-- DATASET RECORDS follows --
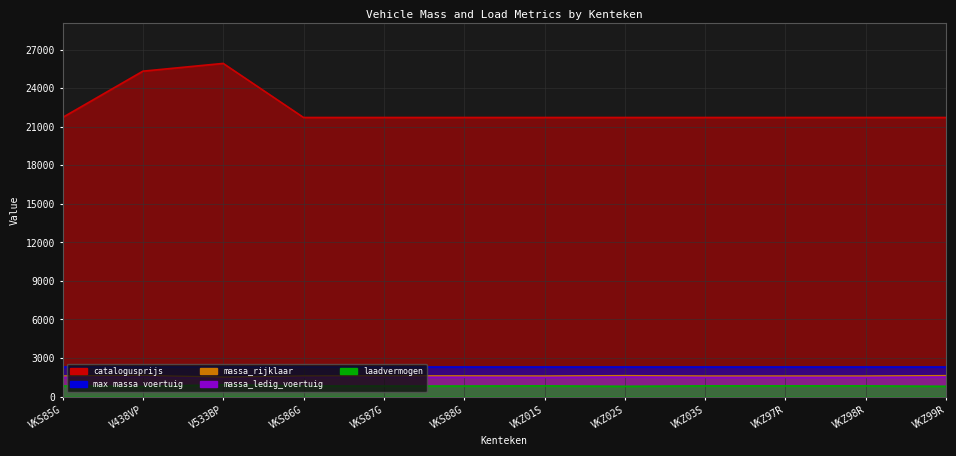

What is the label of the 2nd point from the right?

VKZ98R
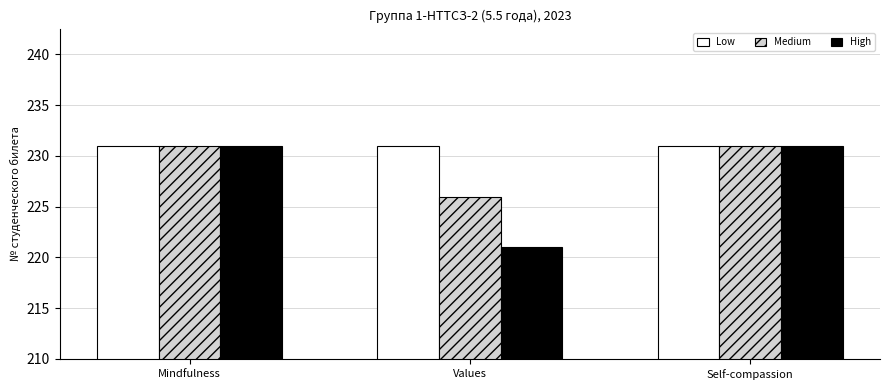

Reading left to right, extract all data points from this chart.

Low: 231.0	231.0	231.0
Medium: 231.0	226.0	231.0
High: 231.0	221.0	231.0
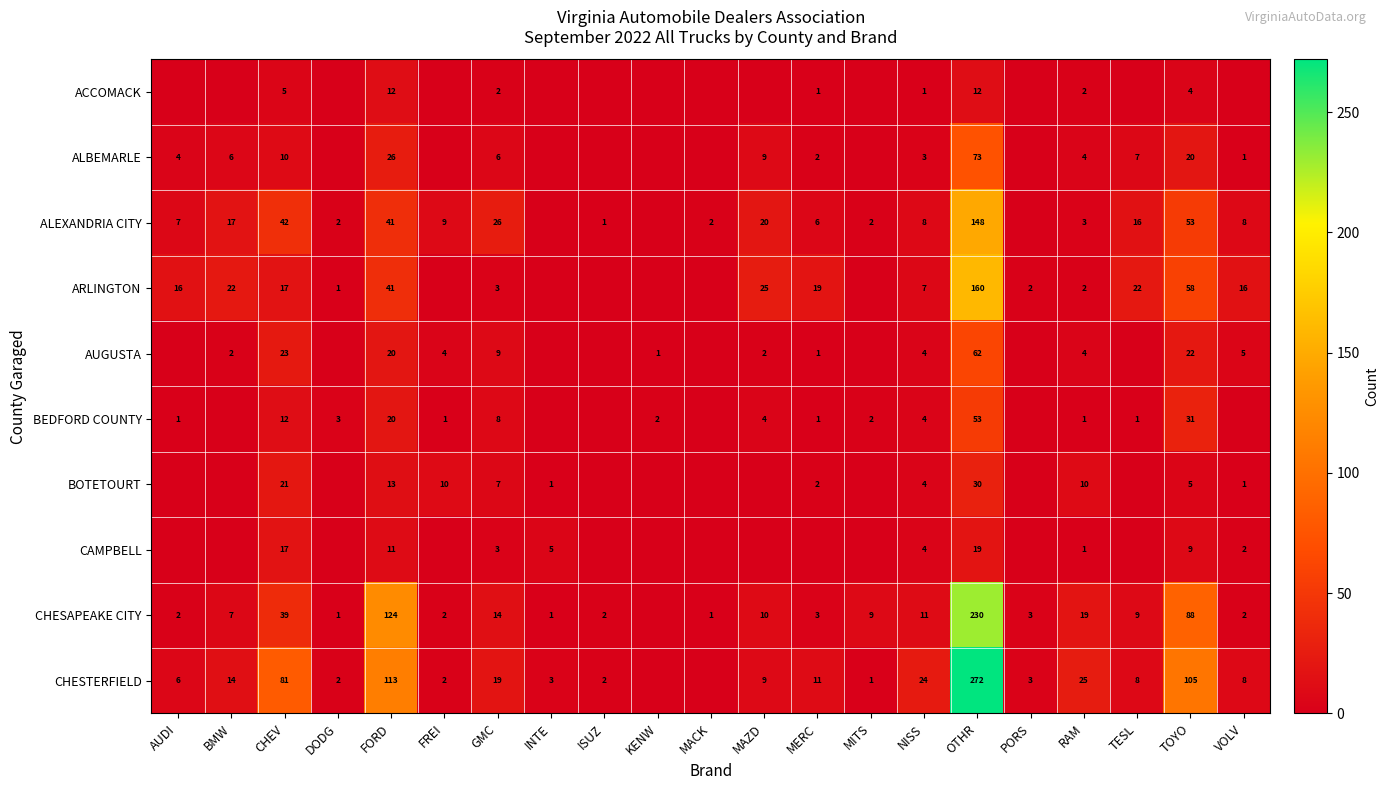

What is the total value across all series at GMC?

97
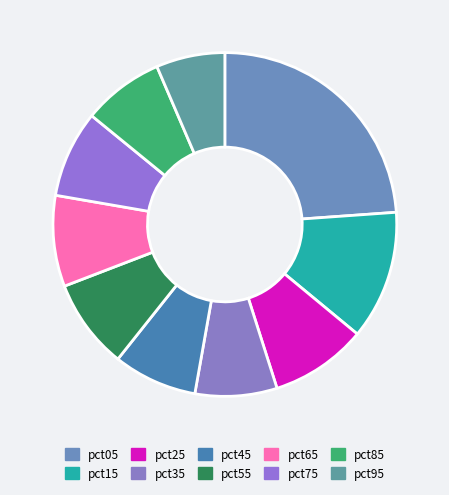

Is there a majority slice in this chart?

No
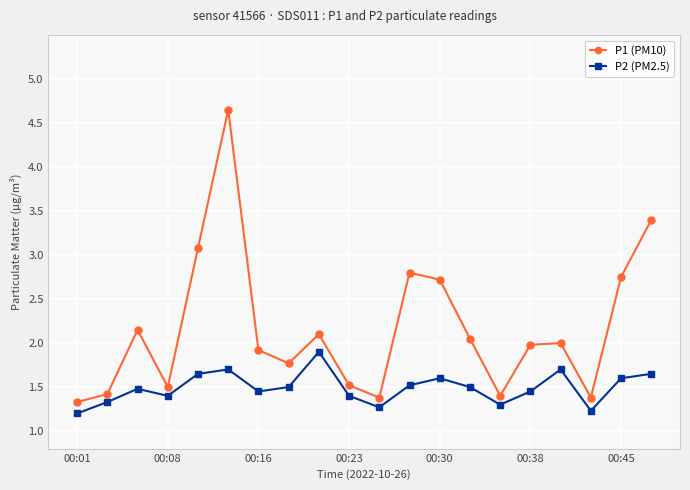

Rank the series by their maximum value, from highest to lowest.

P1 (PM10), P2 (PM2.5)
-- DATASET RECORDS concluded --
-- DATASET RECORDS follows --
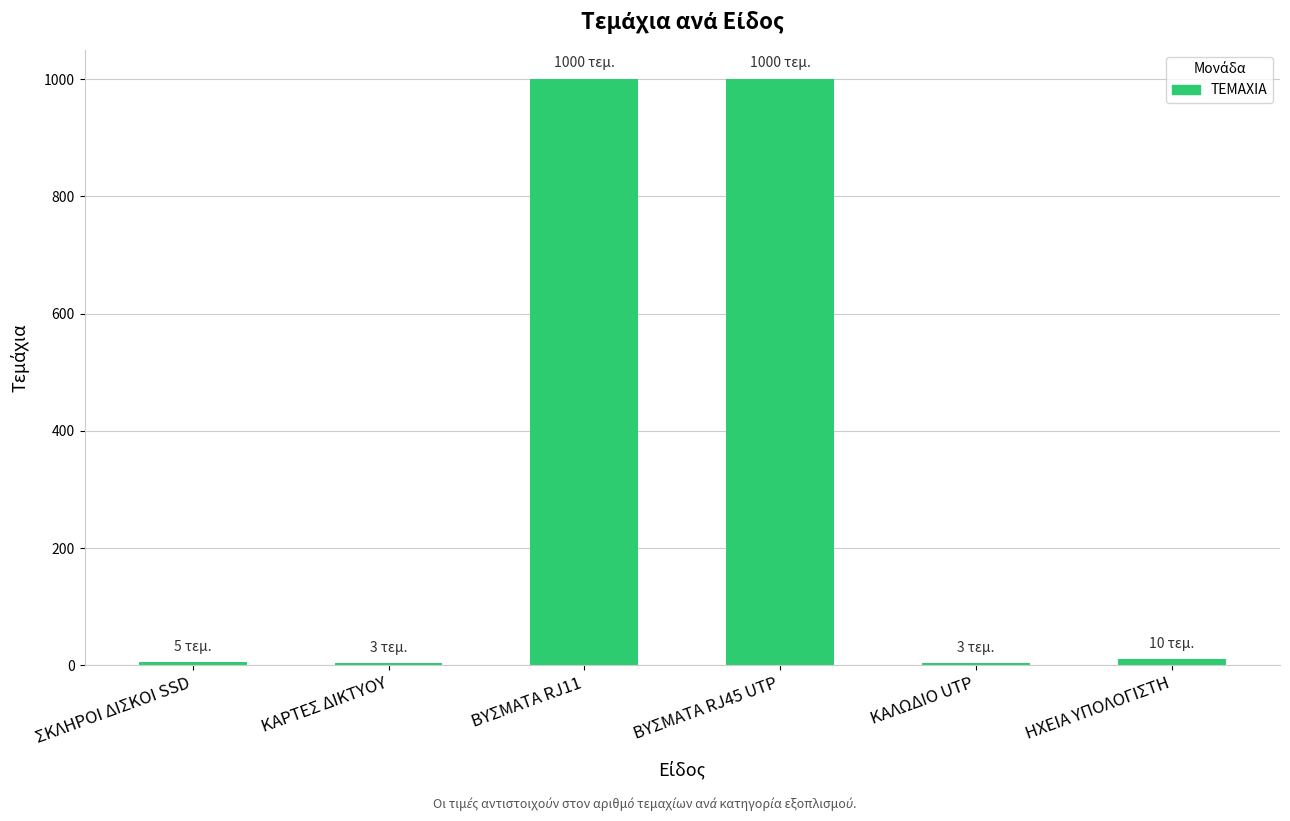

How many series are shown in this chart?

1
-- DATASET RECORDS concluded --
TO DO:
Pick out each line in the two blocks above that contains the word "What" and copy it out in full.

EXERCISE OUTPUT:
What is the label of the 2nd point from the right?
What is the total value across all series at GMC?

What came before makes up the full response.